Under pre-AC21 law, a person had to work for the sponsoring employer for a reasonable time after receiving the "green card" to avoid any potential future findings of fraud or misrepresentation. A reasonable time is a fact-specific matter, but many attorneys recommend a minimum of six months and preferably a year or longer. Therefore, it is best to make it clear exactly which employment offer formed the basis of the I-485 approval. In some cases, the BCIS may approve the I-485 either before receiving the information on the change in employers or before their mailroom processes that information. It is best to notify them upon switching employers so that the BCIS records will reflect their having received the appropriate documentation when the person files for citizenship.
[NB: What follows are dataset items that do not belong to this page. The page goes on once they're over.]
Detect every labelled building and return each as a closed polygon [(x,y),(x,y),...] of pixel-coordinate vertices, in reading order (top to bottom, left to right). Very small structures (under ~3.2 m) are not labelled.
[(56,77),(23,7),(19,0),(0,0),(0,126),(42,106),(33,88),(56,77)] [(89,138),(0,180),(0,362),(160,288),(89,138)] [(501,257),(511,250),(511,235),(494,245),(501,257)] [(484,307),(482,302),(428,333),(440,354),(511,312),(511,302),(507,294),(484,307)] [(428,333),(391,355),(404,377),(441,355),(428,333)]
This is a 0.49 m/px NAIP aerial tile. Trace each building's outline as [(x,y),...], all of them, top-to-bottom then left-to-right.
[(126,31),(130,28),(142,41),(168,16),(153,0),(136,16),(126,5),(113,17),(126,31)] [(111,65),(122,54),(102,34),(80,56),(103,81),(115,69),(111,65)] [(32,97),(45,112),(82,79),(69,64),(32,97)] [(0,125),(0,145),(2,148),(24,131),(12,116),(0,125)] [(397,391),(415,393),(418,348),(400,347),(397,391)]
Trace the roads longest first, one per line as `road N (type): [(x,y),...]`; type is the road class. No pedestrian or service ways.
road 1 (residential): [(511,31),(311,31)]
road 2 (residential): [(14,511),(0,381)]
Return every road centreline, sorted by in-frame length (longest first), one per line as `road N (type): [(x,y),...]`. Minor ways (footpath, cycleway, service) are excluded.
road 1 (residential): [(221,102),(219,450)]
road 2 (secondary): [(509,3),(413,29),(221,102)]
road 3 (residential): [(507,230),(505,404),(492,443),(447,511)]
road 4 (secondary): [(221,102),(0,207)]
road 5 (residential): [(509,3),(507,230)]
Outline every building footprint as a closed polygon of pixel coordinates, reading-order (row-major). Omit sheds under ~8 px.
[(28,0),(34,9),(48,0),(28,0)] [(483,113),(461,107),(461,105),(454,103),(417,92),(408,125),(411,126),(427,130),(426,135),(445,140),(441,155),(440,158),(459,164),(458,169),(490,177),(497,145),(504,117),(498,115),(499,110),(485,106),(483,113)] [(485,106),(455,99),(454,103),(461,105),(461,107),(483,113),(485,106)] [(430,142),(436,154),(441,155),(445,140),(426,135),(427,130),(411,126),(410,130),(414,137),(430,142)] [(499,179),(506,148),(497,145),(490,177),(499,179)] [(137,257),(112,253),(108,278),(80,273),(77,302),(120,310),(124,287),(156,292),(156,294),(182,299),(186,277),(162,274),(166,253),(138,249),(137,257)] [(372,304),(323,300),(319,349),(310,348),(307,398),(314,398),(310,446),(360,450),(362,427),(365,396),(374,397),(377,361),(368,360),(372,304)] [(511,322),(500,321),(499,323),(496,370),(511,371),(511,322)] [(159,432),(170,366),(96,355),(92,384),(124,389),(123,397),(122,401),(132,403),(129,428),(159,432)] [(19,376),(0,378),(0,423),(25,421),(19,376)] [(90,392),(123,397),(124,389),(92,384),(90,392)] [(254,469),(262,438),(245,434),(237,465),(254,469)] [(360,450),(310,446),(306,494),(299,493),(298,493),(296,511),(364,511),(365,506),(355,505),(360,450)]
Failure to notify the BCIS of a change in employer may, at the very least, cause confusion in the future if the case is ever reviewed. In other instances, it may be deemed as fraudulent not to notify the BCIS. This review could happen if the person has any inappropriate immigration or criminal involvement. For law-abiding individuals, the case will be reviewed if the person seeks to naturalize to U.S. citizenship. In order to naturalize, the green card must be obtained in a legitimate manner. For employment-based green cards, the length of employment with the sponsor following green card approval is important in the BCIS determination of whether the approval was properly issued. We still do not know how AC21 has modified the pre-AC21 law in this regard but it makes sense that there must be some leeway.